One of the hooded shapes stepped forward, silhouetted in bright light, and pointed toward John. "Creekmore," the man said, and John knew it was Lee Sayre's voice even muffled through the mask, "this town's suffered enough misery from that woman and her boy! Surely you know by now they're not gonna renounce their ways! So we've come to set forth our terms. ..."
"Terms?" John said. "Lee, what're you talkin' about?"
"No names, Creekmore! You took an oath!"
"That was when I was on the other side of that mask! What are y'all supposed to be? A vigilante squad? A hangin' party? Did you bring your tar and feathers? What right do you have runnin' your cars up on my land and raisin' hell like—"
"Every right!" Sayre bellowed.,"Because of the uniform we wear, and because we live in this town!"
"We've got the right to beat your ass too, Creekmore!" someone called out—Ralph Leighton's voice. "You'd best watch your mouth!"
Sayre said firmly, "We want the woman and the boy out of Hawthorne. We want 'em out tonight. John, you and your parents were all born and raised here, and you've always been a good, God-fearin' man.
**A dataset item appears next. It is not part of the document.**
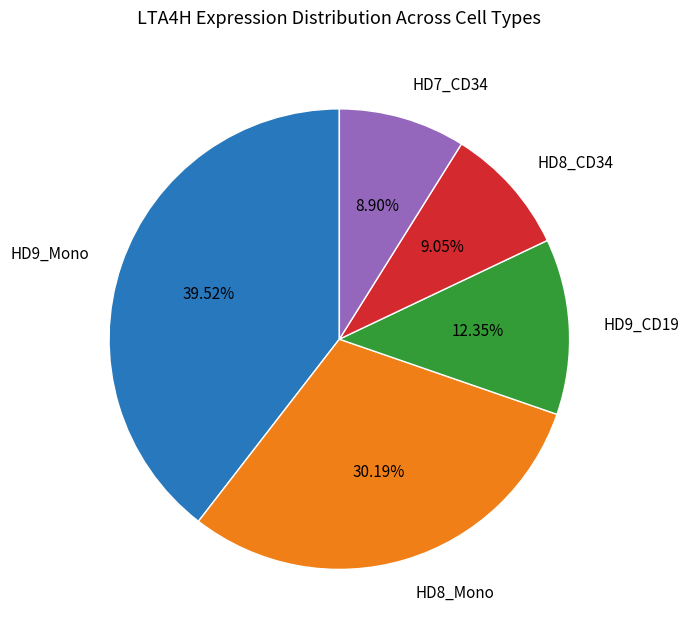

Does HD9_Mono account for over 50% of the chart?

No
For years you were able to keep that woman in her place, but now that the boy's got the demon in him too the both of them are too strong for you. But we've decided you can stay here if you want to, John. It's not your fault you've been saddled with this corruption. ..."
"NO!" John shouted. "This is our home, damn it! This is my wife and son you're talkin' about!"
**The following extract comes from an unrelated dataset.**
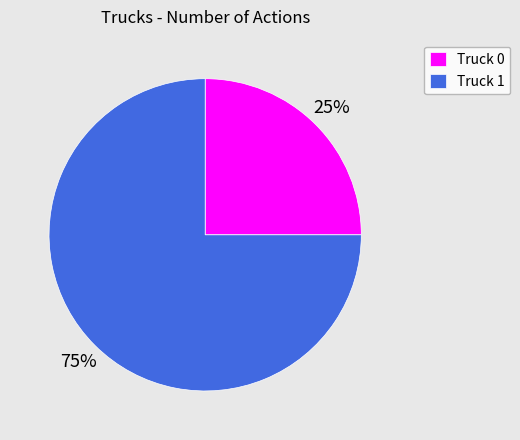

Is there a majority slice in this chart?

Yes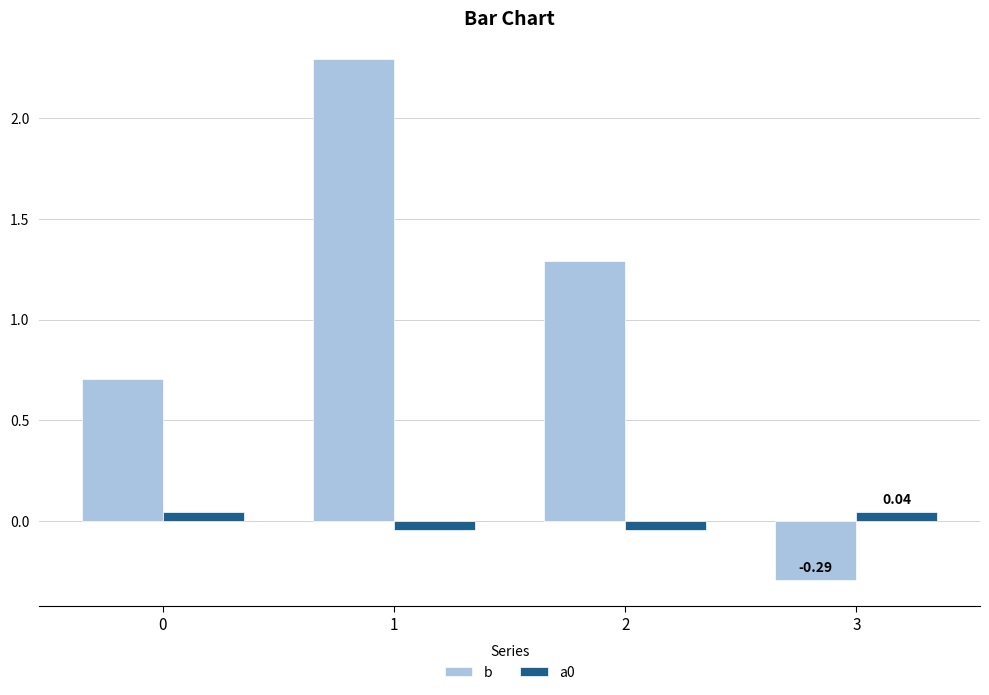

Which series has the largest range (max minus min)?

b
"It's been decided," Sayre said. "We want them gone before something else happens around here."
"We want that accursed boy out of this town!" Ralph Leighton stepped forward, jabbing a finger at Billy. "First the crops went bad after he was born, and the land ain't been too good ever since! Then Dave Booker killed his whole family, and guess who was the Booker boy's friend? Then Link Patterson got sliced up at the sawmill, and we all know about that! Now there are fine kids lying in the ground and in the hospital, and just guess who was there to see it happen? My son got a faceful of splinters and broke his arm, but thank God he'll be all right, or I'd be carryin' a gun right now! He told me he heard that boy shout that everybody was going to die, that the boy was cursin' everybody and puttin' some kind of spell on 'em! Even J.J. Falconer himself said the boy's just like the mother! That boy spreads Death with him wherever he goes!"
"You lyin' sonofabitch!" John shouted, trembling with rage.
"Who's stirred you up?" Ramona's voice carried over the angered yelling, and she stepped forward to the edge of the porch. She stared down at the sheeted shapes. "You're like dumb cattle, stampeded this way and that by the sound of thunder! You don't understand a thing about me or my son! Did that evangelist put you up to this?"
"Come on," Leighton shouted. "Time's wastin'!" He moved toward the house, and the ring of Klansmen closed in. "Put that knife down, you squaw-cat, 'fore I have to take it and cut off your tits. . . ." And then he grunted with pain and surprise, because John had leaped upon him, driving him to the ground. They cursed and rolled, grappling at each other as the Klansmen cheered Leighton on.
A rock crashed through the window behind Ramona. Then another stone was flung, hitting her on the shoulder. She gasped and went down on her knees, and then a white hooded shape leaped up onto the porch and kicked the knife from her hand. The Klansman looked up as Billy came at him like a whirlwind; the boy couldn't clench his hands yet to make fists, so he hit him with a shoulder block that lifted the man up and carried him off the porch and onto the ground on his back, sounding like a potato sack as he hit.